QatarEnergy, deuxième exportateur mondial de gaz naturel liquéfié, a cessé d'envoyer des pétroliers via la mer Rouge, rejoignant ainsi plusieurs autres compagnies qui évitent actuellement la principale route commerciale est-ouest du monde.

Depuis novembre, les Houthis du Yémen, soutenus par l'Iran, attaquent les navires en mer Rouge, une partie de l'itinéraire qui représente environ 12 % du trafic maritime mondial, dans le but, selon eux, de soutenir les Palestiniens dans la guerre qui les oppose à Israël.

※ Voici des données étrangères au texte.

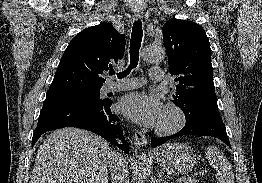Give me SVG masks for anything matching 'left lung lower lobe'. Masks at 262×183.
Wrapping results in <instances>:
<instances>
[{"instance_id":"0a47b994","label":"left lung lower lobe","mask_w":262,"mask_h":183,"mask_svg":"<svg viewBox=\"0 0 262 183\" xmlns=\"http://www.w3.org/2000/svg\"><path fill=\"white\" fill-rule=\"evenodd\" d=\"M184 135L216 137L231 147L221 116L210 114L198 115L187 119L186 125L179 132L167 137H154L151 139V144L152 146L157 147L170 139Z\"/></svg>"}]
</instances>
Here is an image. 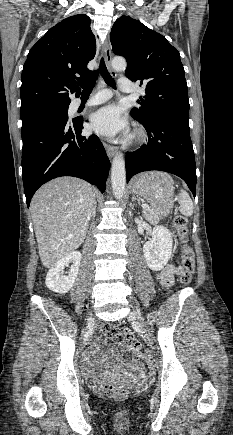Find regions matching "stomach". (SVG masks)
<instances>
[{
	"mask_svg": "<svg viewBox=\"0 0 233 435\" xmlns=\"http://www.w3.org/2000/svg\"><path fill=\"white\" fill-rule=\"evenodd\" d=\"M132 191L151 204L158 214L170 213L174 203V182L159 171L144 173L132 180Z\"/></svg>",
	"mask_w": 233,
	"mask_h": 435,
	"instance_id": "1",
	"label": "stomach"
}]
</instances>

Ces attaques ont fait planer le spectre d'une nouvelle perturbation du commerce international, après les bouleversements provoqués par la pandémie de grippe aviaire COVID-19, et ont déclenché des frappes aériennes sur le Yémen sous l'égide des États-Unis.

QUELS SONT LES DERNIERS DÉVELOPPEMENTS ?

Au moins quatre pétroliers utilisés pour transporter du GNL qatari ont été bloqués au cours du week-end, après que les forces américaines et britanniques ont réagi en menant des dizaines de frappes aériennes et maritimes sur des cibles houthies au Yémen.

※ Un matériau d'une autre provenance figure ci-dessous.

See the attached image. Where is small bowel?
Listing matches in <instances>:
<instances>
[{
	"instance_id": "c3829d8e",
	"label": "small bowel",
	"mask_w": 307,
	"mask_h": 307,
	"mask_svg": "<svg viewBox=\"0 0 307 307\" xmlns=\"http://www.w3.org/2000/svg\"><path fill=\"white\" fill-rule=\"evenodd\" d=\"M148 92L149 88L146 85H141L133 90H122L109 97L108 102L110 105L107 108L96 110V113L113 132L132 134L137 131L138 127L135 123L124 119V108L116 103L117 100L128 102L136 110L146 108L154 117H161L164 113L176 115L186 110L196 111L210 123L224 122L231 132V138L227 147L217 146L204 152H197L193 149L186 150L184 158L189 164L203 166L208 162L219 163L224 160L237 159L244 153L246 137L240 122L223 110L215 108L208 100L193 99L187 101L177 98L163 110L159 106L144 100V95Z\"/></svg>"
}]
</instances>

"Il s'agit d'une pause pour obtenir des conseils en matière de sécurité. Si le passage (par la) mer Rouge reste dangereux, nous passerons par le Cap", a déclaré lundi à Reuters une source de haut niveau ayant une connaissance directe de la question. "Il ne s'agit pas d'un arrêt de la production.

Sur le marché pétrolier, au moins six autres pétroliers ont soit dévié de leur route, soit fait une pause avant d'entrer dans le sud de la mer Rouge depuis le week-end, selon les données de suivi des navires de LSEG et Kpler.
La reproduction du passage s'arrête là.